# Discovery



## Bob S

Operated by BT Marine, the Luxembourg registered cableship *DISCOVERY* is seen outward bound passing Tilbury on the 17th February 1993.
Built 1990
8248 grt


----------



## Ian

Hi bob
i am almost certain that the DISCOVERY is now running for STOLT offshore serving the oil industry she was in wallsend drydocks about four years ago and she was under the stolt funnel marking .
cheers tom


----------



## gdynia

Tom
Thats correct shes with Stolt now sailed on her several times and is painted in Stolt Livery


----------



## Jeff Egan

This ship was a regular on the Tyne my records show that I Piloted her 28 times.


----------



## daveskents

*Here Today*

She was on the Tyne this week in our dock at Hebburn for thruster repairs


----------



## sam2182sw

hi she is now being repainted in the new colours of the new company ACERGY SAM


----------



## RayJordandpo

gdynia said:


> Tom
> Thats correct shes with Stolt now sailed on her several times and is painted in Stolt Livery


Is Andy Apopleby still old man on her?
Ray Jordan


----------



## gdynia

Roy
He was last year when I saw her last the other Captain Dougie Young moved into Office. Its still Stolts with a different name of company


----------



## Ian

Was Onboard Her About 4 Years Ago In Lieth Andy Was Old Man On Her Then,first Met Andy On Chiryu When We Converted Her At Smiths Dock What A Great Bloke.
Cheers Tom (*))


----------



## Clint

Discovery just signed a big contract to work in Brasil back end of this year.


----------



## RayJordandpo

tom nicholson said:


> Was Onboard Her About 4 Years Ago In Lieth Andy Was Old Man On Her Then,first Met Andy On Chiryu When We Converted Her At Smiths Dock What A Great Bloke.
> Cheers Tom (*))


 Thanks Tom. Andy and I go back a long way, We were together on the dive support vessel 'Ugland Comex1' Talking of Smiths dock, I was on the 'Flexservice 3' being lengthened there many years ago. Her sister ship 'Northern Installer' (ex 'UC1') went to Norway to be lengthened at the same time. Certain cynics were casting doubts over the wisdom of choosing Smiths. Guess what! after refit she was like a new ship, an excellent job whereas the 'Northern Installer' had all sorts of problems with leaks, vibration, cavitation etc. As I pointed out at the time the first ship ever to be lengthened was at Sunderland (although I may stand corrected on that one)
Cheers Ray Jordan


----------



## gdynia

RayJordandpo said:


> Thanks Tom. Andy and I go back a long way, We were together on the dive support vessel 'Ugland Comex1' Talking of Smiths dock, I was on the 'Flexservice 3' being lengthened there many years ago. Her sister ship 'Northern Installer' (ex 'UC1') went to Norway to be lengthened at the same time. Certain cynics were casting doubts over the wisdom of choosing Smiths. Guess what! after refit she was like a new ship, an excellent job whereas the 'Northern Installer' had all sorts of problems with leaks, vibration, cavitation etc. As I pointed out at the time the first ship ever to be lengthened was at Sunderland (although I may stand corrected on that one)
> Cheers Ray Jordan


Ray
Just heard from the Stolt guys down here Andy is still on Discovery but on leave they said.


----------



## RayJordandpo

gdynia said:


> Ray
> Just heard from the Stolt guys down here Andy is still on Discovery but on leave they said.

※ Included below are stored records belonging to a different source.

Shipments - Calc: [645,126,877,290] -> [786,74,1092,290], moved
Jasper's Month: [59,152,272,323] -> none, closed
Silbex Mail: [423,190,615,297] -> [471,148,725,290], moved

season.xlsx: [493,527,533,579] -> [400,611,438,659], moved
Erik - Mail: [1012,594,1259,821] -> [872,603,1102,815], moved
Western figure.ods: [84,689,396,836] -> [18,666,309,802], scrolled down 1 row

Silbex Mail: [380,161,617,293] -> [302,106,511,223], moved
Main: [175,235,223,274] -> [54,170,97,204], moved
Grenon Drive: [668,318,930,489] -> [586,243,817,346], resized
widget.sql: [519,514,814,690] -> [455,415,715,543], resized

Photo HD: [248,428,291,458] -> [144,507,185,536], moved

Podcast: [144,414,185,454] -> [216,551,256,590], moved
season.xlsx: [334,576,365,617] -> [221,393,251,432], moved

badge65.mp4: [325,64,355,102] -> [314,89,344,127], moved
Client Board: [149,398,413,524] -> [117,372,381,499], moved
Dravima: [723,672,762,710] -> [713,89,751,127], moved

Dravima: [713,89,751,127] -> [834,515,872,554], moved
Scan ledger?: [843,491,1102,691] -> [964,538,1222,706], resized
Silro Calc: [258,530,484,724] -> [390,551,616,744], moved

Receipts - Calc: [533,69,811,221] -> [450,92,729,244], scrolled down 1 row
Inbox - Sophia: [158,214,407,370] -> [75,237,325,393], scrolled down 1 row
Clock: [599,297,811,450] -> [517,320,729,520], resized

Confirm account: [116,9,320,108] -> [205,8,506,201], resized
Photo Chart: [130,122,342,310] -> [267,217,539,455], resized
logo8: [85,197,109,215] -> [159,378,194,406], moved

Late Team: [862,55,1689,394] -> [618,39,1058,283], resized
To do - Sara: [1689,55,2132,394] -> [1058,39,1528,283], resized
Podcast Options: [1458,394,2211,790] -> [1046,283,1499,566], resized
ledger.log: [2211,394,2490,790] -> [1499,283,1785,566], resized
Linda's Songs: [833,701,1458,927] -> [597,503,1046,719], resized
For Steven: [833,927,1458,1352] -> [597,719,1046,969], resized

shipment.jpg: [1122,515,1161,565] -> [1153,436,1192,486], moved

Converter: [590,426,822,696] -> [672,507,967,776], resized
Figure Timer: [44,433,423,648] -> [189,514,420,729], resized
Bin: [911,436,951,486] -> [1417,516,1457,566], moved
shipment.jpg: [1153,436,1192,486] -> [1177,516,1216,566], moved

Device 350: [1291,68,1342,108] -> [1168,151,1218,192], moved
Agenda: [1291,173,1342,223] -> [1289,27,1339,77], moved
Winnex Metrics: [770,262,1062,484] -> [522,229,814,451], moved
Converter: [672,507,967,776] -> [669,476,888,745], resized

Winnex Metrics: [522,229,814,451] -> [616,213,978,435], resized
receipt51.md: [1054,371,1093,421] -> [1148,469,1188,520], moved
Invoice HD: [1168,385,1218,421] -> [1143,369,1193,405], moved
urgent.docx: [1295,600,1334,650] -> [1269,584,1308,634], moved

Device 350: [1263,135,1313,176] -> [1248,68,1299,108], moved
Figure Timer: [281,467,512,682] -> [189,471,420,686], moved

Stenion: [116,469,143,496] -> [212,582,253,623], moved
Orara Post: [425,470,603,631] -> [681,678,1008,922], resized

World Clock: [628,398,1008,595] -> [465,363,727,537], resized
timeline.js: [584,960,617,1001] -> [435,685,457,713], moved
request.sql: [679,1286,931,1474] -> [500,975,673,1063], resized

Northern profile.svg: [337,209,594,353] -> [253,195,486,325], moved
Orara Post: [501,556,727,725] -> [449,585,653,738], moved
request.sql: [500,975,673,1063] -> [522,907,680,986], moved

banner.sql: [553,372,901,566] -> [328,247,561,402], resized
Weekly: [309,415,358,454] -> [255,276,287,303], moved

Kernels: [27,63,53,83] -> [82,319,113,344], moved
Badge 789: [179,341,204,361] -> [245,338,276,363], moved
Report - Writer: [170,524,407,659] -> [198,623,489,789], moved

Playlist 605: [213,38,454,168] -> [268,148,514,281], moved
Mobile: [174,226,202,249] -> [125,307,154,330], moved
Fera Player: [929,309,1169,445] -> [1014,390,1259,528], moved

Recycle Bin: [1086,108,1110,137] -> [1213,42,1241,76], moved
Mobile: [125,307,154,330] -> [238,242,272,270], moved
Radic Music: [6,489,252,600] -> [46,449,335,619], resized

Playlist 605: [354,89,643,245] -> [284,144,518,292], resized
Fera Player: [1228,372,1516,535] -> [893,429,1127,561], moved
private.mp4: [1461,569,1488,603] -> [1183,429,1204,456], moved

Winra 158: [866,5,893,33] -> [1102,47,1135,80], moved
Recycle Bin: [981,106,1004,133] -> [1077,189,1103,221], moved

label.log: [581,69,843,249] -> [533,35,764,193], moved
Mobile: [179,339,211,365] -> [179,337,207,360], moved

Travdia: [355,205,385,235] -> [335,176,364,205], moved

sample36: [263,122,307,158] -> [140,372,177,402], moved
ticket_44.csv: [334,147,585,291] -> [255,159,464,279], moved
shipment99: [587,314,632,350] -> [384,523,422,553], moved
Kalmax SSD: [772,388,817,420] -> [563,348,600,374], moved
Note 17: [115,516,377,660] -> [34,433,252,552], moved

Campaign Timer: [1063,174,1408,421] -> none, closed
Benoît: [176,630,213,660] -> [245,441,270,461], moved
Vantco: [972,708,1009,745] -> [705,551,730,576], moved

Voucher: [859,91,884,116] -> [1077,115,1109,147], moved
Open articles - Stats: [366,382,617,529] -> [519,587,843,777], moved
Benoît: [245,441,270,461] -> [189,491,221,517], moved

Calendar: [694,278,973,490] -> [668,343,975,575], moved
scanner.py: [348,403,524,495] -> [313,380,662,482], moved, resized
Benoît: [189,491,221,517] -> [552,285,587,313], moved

 I remember celebrating Andy passing his masters ticket. A curry then on to 'Bongo Club' (International - I'll have you know!) We don't skimp us Hull guys (although Andy is a "Yeller Belly"
Ray


----------



## gdynia

RayJordandpo said:


> I remember celebrating Andy passing his masters ticket. A curry then on to 'Bongo Club' (International - I'll have you know!) We don't skimp us Hull guys (although Andy is a "Yeller Belly"
> Ray


Hes lived up in Cleadon Village along time now Ray I believe. Last time I actually saw him was last year in Norway


----------



## Ian

hi ray smiths docks was a well known yard for big steel jobs and lengthening jobs i believe i am right in saying that when we lengthened the P L RUSS she was back to sea in 21 days the same for the MIDIBOY & MIDIBOY the chiryu was also a good result we also done the same on two ferries for atlantic steam, to name but a few we always built the new section before the ship arrived.
cheers tom (*))


----------



## Roverdrive

Hi Guys,
New on the board, and sorry to make this second post.
Andy passed away at the beginning of September 2007. He was on board the Acergy Discovery ( as she now is ) at the time, offshore Brazil.
He is greatly missed by all of us on board.

Mike Derrick


----------



## gdynia

Mike

I received the sad news from another SN friend working out in the GOM the saying is true the Good always go first.


----------



## Roverdrive

Here is a pic ( I hope ) of the Discovery in her new livery


----------



## phil007

does anyone remember stanford beckett, he worked at ugland and was the captain on one of their dive support vessels.


----------



## Rennie Cameron

*Discovery Build*

She was built under the subsidy deal and in Boelwerf, in Temse, Belgium. Hence the original Flag. She was bareboated to BT Marine which in turn split 180 days per year with Sub Sea Offshore. It was followed (in part) by Navigator which was only partially built when the Yard went bust. She was effectively a bigger sister and now the Seaway (I guess Acergy now) Eagle


----------



## RayJordandpo

phil007 said:


> does anyone remember stanford beckett, he worked at ugland and was the captain on one of their dive support vessels.


Remember Stan Becket very well, sailed with him on numerous occasions. He was killed when he fell between the quay and ship in Aberdeen.
Ray Jordan


----------



## shipmate17

Hi,
Think she is docked in Birkenhead now.


----------



## JAppleby

Hi 

Is anyone still active who have posted on this page who served on the discovery ?


----------